Cian Oba-Smith (born 1992) is a fine-art / documentary photographer from London.

== Life and work ==
Oba-Smith was born and raised in Holloway, North London. He is of Nigerian and Irish descent. He studied photography at the University of the West of England, graduating in 2014.

Oba-Smith has made various projects throughout his career including A Quiet Prayer, a record of London in the first lockdown during the covid pandemic, Shanzhai, an exploration of the phenomena of copycat architecture in China, Concrete Horsemen, highlighting the forgotten contributions of African American horsemen in North Philadelphia, Andover & Six Acres, an interrogation of the negative stereotypes placed upon the estates in North London and Bikelife, a documentation of urban dirt-bike and wheelie culture in London.

Oba-Smith self-published his first book, Bikelife, in 2016. In 2019, his book Andover & Six Acres was published by Lost Light Recordings.

In 2019, he completed an artist residency at Light Work in Syracuse, NY, where he created a project on redlining and the links between historical segregation policy and contemporary communities.

Alongside his artistic practice, Oba-Smith works on commissions for various publications such as FT Weekend, The Face, M Magazine Le Monde, The Guardian, The Telegraph, Crack Magazine, Vice and others.

== Publications ==

=== Publications by Oba-Smith ===

- Bikelife. Self-Published, 2016
- Andover & Six Acres. Lost Light Recordings, 2019.

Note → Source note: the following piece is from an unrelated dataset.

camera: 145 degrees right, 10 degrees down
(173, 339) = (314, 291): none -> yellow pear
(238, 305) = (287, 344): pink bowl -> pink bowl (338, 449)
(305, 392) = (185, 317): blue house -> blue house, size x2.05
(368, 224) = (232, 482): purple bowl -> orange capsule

=== Group Publications ===

- Unseen London. Hoxton Mini Press, 2017. ISBN 978-1-910566-24-4
- Invisible Britain: Portraits of Hope and Resilience. Policy Press, 2018. ISBN 978-1-4473-4411-7
- There, There Issue One. theretherenow, 2019.
- Contact Sheet 207: Light Work Annual. Light Work, 2020. ISBN 978-1-945725-12-8

== Awards ==

- 2015: Winner, D&AD New Blood Award.
- 2016: Shortlist, Magnum & Photo London Graduate Award.
- 2017: Shortlist, D&AD Next Photographer Award.
- 2017: Shortlist, Magnum & Photo London Graduate Award.
- 2017: Winner, Feature Shoot Emerging Photography Award.
- 2017: Winner, I.P.F Photo Prize.
- 2017: Winner, Magenta Flash Forward.
- 2017: Selected, Taylor Wessing Photographic Portrait Prize.
- 2018: Selected, Portrait Salon.
- 2019: Selected, Lightwork Artist-In-Residence (AIR) Program.
- 2020: Shortlist, Foam Paul Huf Award.
- 2020: Selected, Portrait of Humanity.
- 2022: Winner, People’s Pick Award, Taylor Wessing Photographic Portrait Prize.